One of the things I enjoy about living where I live, surrounded mostly by park land and outside of any incorporated area, is the ability to enjoy the sounds of nature, mostly unmixed with the raucous noise that other people seem to seek out the way vultures flock to garbage dumps.
To be sure, the main channel of the Intracoastal Waterway is a short distance away and from time to time you can hear the throb of some big diesel engine moving a vessel through the 'slow zone' behind my house, but there are times, sometimes fairly late or fairly early in the day when you'll hear the deafening, even from a quarter mile away, BOOM - Ka BOOM-BOOM in an obnoxious Hip-Hop ostinato from some Megawatt stereo system with boat attached. It can take several minutes to fade away. At times it will cause flocks of birds to rise from a thousand acres of wildlife preserve in terror and confusion. At times I want to kill someone.

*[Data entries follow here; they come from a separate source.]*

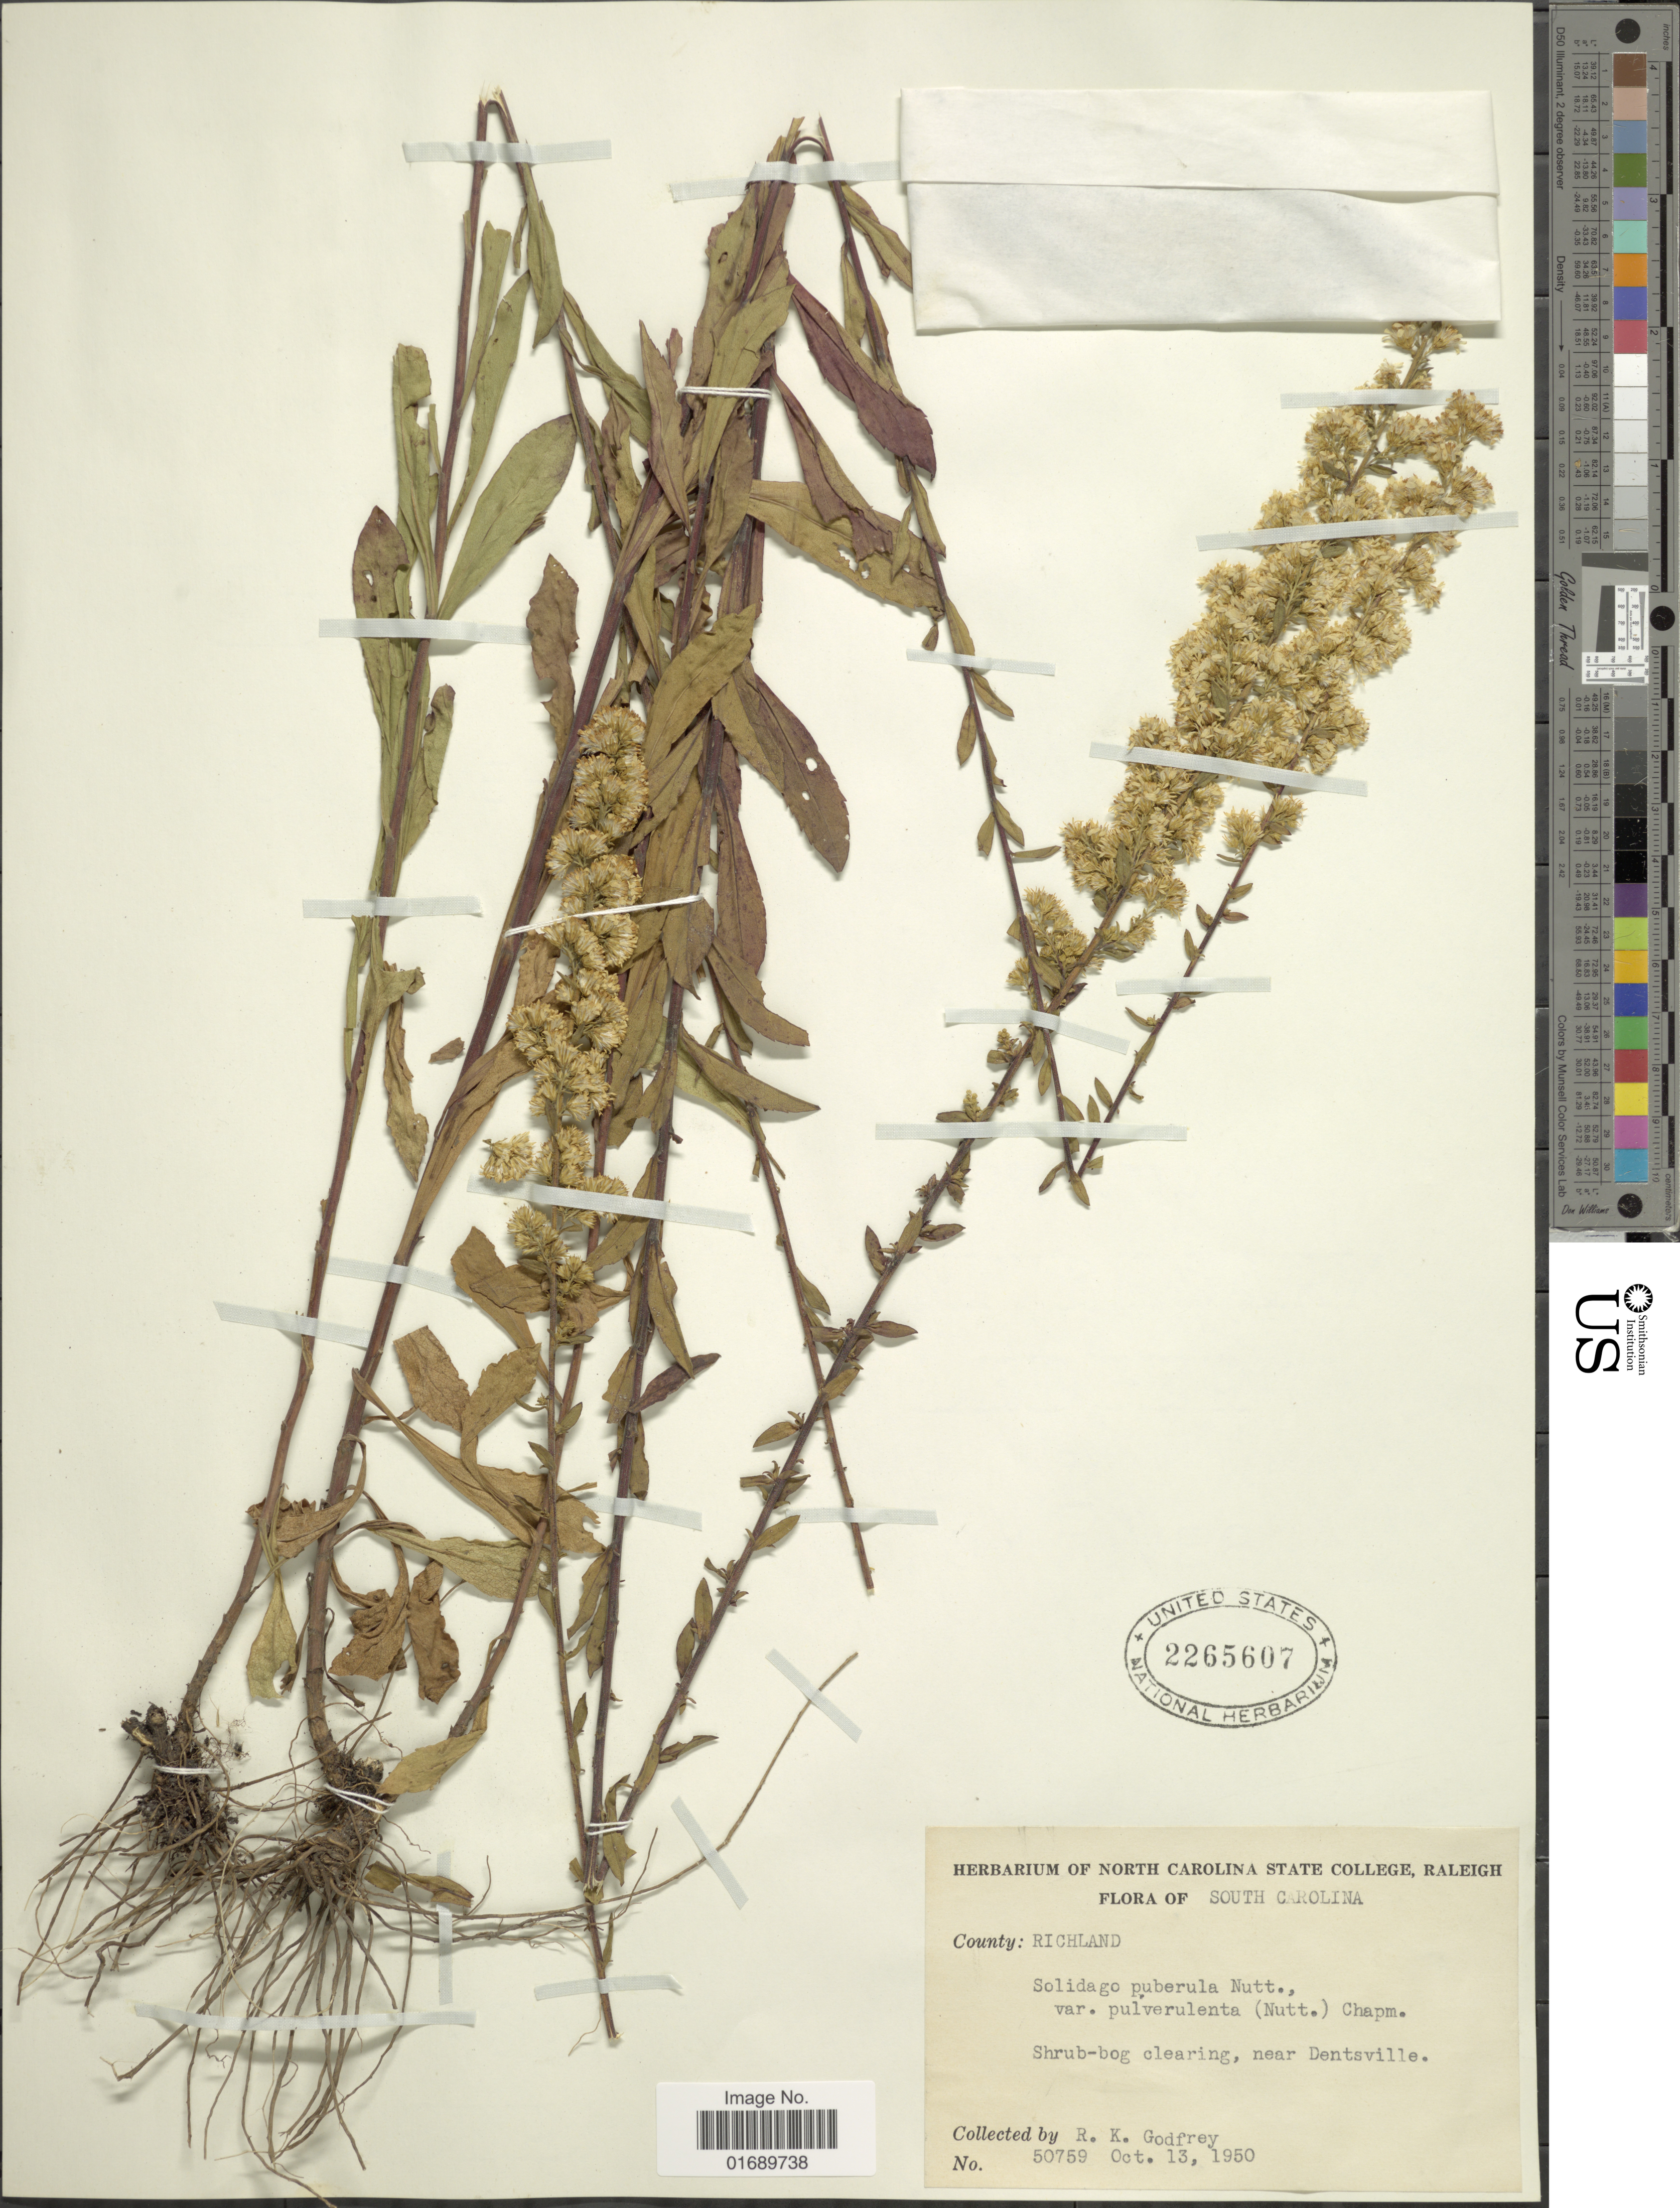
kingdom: Plantae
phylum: Tracheophyta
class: Magnoliopsida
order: Asterales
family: Asteraceae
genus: Solidago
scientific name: Solidago puberula var. pulverulenta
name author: (Nutt.) Chapman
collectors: R. K. Godfrey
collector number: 50759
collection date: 1950-10-13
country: United States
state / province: South Carolina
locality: County: Richland, Shrub-bog clearing, near Dentsville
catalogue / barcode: US 2265607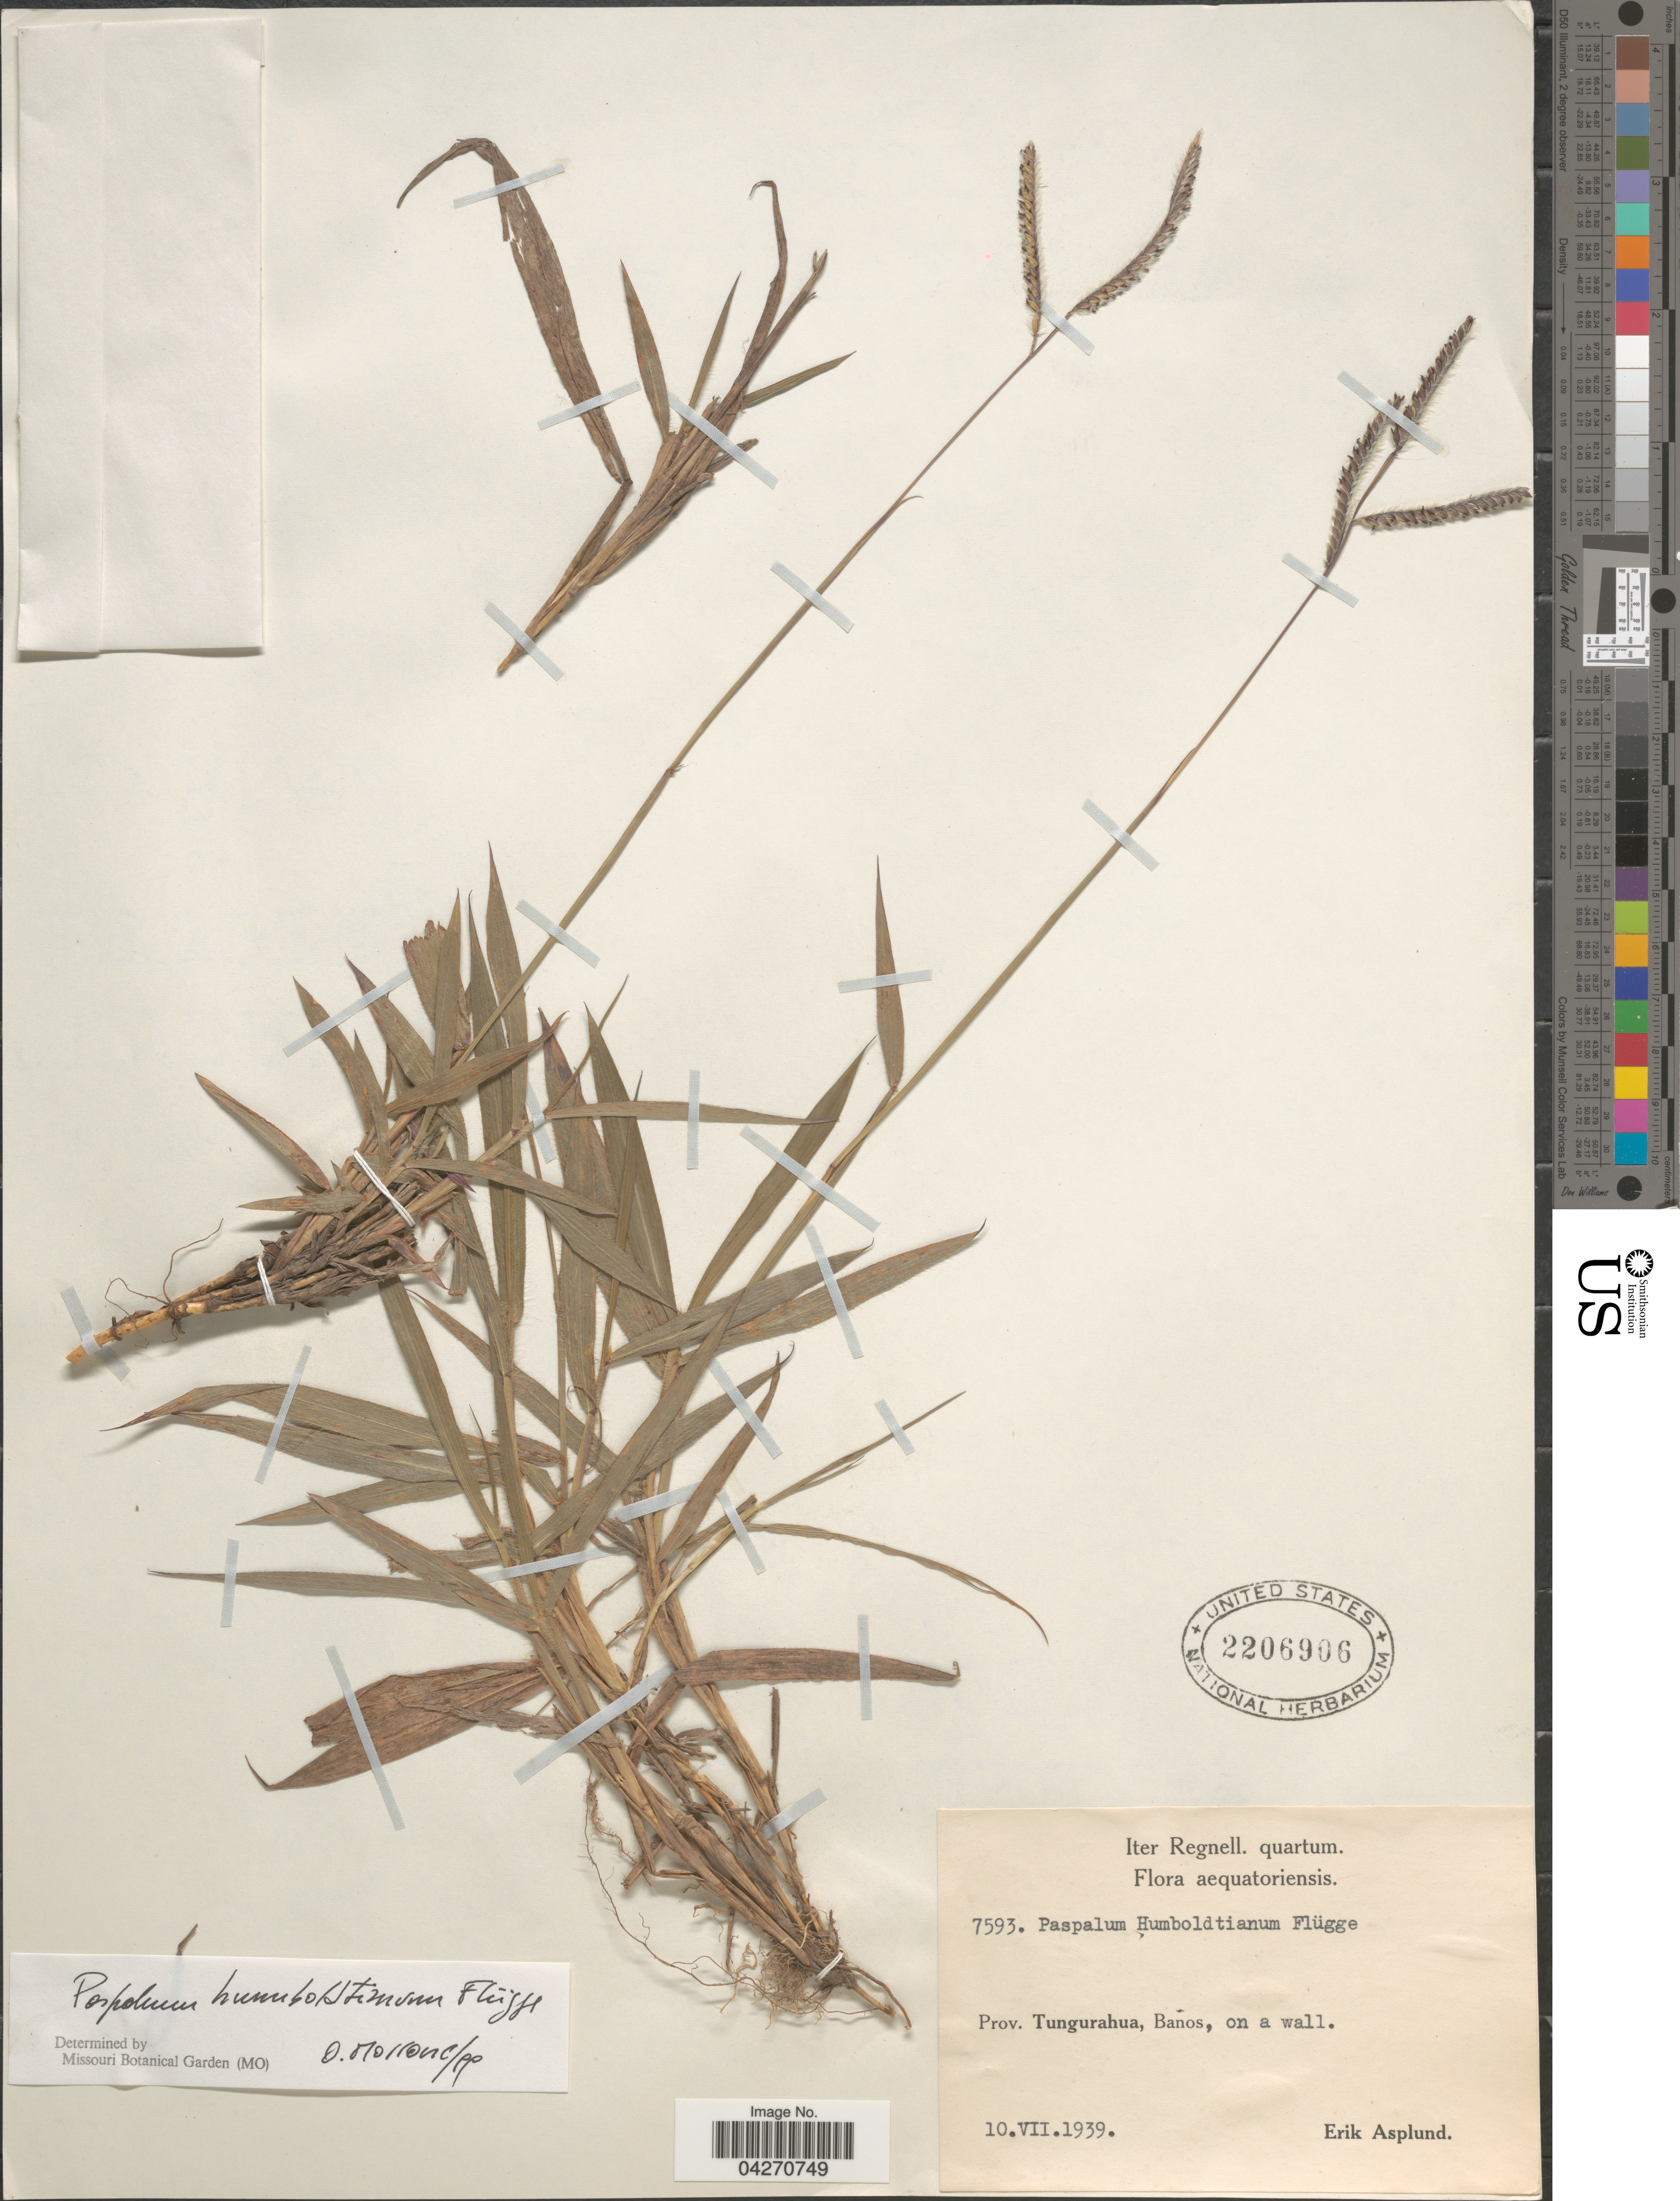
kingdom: Plantae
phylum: Tracheophyta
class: Liliopsida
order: Poales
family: Poaceae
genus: Paspalum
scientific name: Paspalum humboldtianum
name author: Flüggé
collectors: E. Asplund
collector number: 7593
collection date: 1939-07-10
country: Ecuador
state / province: Tungurahua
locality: Iter Regnell. quartum, Aequatoriensis. Baños, on a wall.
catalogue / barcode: US 2206906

It's not that I condone shooting up a car full of loud, rude and obnoxious teenagers intent on disturbing the peace in open defiance of the law and all decency, but hey -- the heart wants what the heart wants.
I'm a little disappointed that a jury here in Florida declared that it could not come to a decision that found Michael Dunn guilty of murder in shooting 17 year old Jordan Davis in a Jacksonville convenience store parking lot on Nov. 23, 2012. It's perhaps a moot point as four other felonies consisting of three counts of attempted murder and one count of firing a gun into a car should keep him behind bars for a long time -- quite possibly for life.
Opponents of the so-called "Stand your ground" legislation will certainly blame that for the failure to find him guilty of murder although that law was designed to protect the victim from the requirement that he flee the scene even though he had the right to be there. I certainly does not give the assailant the right to accost anyone or to shoot repeatedly at unarmed people -- nor would it give the victim the right to brandish a weapon or to threaten Mr. Dunn as the defense claimed. It wouldn't give him the right to get out of the car and confront Dun or in any way escalate the argument, It wouldn't allow Dunn to threaten Davis or to convince him to turn down the damned music either. but from what the public is given to know, it's hard to say exactly what did happen and of course a verdict needs to consider reasonable doubts despite the public's insistence.
The public still doesn't seem to understand the legal limits of a self-defense claim and it's possible that juries aren't being educated on that fact either. To my eyes, it doesn't seem that that controversial bit of legislation really played a role here, but it will be said that it did. Of that I'm sure. and the confusion will persist.
If only they had simply turned it down.